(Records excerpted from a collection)
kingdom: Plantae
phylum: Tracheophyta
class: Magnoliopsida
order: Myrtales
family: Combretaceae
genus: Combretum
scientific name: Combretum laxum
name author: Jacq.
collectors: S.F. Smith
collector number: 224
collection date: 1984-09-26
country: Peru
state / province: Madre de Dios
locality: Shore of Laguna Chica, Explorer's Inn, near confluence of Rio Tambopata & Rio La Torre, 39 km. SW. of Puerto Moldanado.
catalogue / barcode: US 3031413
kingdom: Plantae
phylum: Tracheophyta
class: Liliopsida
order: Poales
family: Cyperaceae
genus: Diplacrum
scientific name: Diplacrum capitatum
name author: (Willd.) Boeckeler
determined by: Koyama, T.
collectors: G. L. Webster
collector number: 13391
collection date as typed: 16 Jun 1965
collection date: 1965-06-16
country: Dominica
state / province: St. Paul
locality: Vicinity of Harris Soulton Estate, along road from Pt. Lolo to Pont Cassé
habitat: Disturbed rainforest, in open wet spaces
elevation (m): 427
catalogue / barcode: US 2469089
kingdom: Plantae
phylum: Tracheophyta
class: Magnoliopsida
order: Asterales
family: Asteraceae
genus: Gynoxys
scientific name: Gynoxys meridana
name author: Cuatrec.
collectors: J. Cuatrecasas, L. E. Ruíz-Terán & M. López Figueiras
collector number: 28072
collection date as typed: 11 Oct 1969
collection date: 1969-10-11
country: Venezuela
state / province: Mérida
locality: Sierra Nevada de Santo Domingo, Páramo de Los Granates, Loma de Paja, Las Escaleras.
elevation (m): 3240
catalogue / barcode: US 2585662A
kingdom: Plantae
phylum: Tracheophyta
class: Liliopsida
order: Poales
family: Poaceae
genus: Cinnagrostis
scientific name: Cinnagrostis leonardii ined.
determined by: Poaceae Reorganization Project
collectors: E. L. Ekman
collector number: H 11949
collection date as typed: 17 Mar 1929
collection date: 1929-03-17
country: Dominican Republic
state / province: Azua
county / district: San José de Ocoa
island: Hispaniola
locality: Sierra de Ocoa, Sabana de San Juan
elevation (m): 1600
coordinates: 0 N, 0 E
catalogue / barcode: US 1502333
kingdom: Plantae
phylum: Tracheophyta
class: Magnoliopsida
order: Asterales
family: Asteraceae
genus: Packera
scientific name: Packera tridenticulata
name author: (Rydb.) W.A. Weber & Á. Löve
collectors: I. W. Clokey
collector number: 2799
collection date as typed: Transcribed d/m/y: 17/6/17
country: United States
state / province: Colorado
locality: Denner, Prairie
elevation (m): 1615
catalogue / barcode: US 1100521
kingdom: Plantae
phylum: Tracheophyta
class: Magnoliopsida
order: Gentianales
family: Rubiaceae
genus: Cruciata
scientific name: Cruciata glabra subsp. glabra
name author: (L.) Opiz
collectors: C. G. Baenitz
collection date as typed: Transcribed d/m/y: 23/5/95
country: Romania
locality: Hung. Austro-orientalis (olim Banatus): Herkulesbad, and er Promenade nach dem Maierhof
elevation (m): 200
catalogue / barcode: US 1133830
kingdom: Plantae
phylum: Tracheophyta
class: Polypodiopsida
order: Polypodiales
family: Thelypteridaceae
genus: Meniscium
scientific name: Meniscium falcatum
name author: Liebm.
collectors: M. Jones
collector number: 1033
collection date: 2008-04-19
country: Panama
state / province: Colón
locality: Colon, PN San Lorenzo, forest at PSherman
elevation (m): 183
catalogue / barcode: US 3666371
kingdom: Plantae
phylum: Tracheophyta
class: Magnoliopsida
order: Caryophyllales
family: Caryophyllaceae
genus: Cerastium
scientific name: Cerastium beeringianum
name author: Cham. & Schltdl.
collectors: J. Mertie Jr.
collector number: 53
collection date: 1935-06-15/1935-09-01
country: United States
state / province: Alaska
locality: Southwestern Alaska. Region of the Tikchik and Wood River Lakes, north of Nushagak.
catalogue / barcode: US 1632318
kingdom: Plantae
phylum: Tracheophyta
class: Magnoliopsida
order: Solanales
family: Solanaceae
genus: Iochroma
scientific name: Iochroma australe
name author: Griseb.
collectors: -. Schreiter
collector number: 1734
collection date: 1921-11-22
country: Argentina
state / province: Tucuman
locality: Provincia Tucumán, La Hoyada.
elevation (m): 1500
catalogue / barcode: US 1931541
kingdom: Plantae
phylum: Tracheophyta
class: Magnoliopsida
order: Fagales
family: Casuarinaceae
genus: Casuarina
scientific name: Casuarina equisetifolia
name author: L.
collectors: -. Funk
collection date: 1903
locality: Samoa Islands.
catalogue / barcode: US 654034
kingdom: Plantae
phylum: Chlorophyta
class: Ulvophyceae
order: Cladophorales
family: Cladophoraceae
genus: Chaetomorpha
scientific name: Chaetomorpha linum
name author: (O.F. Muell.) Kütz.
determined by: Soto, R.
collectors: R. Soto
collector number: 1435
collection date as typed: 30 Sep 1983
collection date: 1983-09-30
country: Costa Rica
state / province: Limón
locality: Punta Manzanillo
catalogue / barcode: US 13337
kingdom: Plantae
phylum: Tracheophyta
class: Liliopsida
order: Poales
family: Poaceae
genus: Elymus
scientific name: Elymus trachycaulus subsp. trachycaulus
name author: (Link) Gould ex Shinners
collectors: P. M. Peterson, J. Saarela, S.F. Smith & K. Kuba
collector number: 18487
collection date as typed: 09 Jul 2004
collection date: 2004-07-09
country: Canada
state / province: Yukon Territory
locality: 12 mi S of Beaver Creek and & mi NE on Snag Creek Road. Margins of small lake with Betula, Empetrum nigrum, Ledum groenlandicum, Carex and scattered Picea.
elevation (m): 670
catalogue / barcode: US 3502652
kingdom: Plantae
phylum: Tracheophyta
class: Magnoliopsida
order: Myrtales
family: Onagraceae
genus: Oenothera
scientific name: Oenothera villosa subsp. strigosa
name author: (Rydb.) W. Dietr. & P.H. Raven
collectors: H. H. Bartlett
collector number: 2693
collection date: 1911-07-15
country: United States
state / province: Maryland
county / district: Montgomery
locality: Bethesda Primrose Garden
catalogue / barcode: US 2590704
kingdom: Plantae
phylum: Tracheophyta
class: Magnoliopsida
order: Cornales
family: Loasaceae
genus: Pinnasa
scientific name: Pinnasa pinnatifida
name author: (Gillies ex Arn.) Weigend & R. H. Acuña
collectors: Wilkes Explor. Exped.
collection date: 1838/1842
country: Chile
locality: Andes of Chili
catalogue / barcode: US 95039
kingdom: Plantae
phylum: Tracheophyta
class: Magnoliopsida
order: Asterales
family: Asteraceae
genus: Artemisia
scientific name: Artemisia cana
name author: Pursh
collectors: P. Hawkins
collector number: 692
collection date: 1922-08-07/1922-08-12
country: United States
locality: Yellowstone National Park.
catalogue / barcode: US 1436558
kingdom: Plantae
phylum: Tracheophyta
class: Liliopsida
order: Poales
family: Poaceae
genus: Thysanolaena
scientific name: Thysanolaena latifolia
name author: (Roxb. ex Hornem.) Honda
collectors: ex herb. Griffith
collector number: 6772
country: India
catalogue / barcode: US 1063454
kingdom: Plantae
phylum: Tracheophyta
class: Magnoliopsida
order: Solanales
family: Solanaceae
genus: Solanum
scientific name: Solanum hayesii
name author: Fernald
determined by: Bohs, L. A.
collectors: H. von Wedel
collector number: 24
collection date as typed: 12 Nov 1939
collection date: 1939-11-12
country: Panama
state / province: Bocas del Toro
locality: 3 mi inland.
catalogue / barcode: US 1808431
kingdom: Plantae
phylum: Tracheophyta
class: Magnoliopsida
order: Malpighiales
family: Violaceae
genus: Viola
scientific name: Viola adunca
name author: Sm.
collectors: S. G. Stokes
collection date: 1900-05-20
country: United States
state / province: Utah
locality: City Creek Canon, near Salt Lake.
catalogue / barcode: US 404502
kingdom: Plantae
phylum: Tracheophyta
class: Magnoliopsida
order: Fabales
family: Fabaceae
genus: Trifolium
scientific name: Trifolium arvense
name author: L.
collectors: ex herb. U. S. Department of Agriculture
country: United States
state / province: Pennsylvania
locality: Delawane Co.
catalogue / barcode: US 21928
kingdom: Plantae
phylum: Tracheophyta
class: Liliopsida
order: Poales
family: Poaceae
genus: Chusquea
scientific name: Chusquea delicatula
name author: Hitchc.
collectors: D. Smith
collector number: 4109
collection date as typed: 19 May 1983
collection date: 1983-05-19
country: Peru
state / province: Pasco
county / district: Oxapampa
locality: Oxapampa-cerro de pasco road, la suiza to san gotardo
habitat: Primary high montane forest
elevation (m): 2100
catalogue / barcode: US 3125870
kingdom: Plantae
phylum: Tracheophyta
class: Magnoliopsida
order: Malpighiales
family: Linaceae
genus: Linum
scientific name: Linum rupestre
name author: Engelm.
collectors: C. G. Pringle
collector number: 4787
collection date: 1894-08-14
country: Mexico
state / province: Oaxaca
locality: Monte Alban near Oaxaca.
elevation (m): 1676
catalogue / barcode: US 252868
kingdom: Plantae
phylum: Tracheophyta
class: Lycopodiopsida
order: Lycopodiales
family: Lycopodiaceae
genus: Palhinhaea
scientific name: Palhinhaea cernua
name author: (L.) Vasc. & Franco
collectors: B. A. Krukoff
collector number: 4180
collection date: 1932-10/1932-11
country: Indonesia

### Work required
Write out the lines exactly, starting with the first line of the records and going on through the line with "name author: (Willd.) Boeckeler".

### Answer to the task
kingdom: Plantae
phylum: Tracheophyta
class: Magnoliopsida
order: Myrtales
family: Combretaceae
genus: Combretum
scientific name: Combretum laxum
name author: Jacq.
collectors: S.F. Smith
collector number: 224
collection date: 1984-09-26
country: Peru
state / province: Madre de Dios
locality: Shore of Laguna Chica, Explorer's Inn, near confluence of Rio Tambopata & Rio La Torre, 39 km. SW. of Puerto Moldanado.
catalogue / barcode: US 3031413
kingdom: Plantae
phylum: Tracheophyta
class: Liliopsida
order: Poales
family: Cyperaceae
genus: Diplacrum
scientific name: Diplacrum capitatum
name author: (Willd.) Boeckeler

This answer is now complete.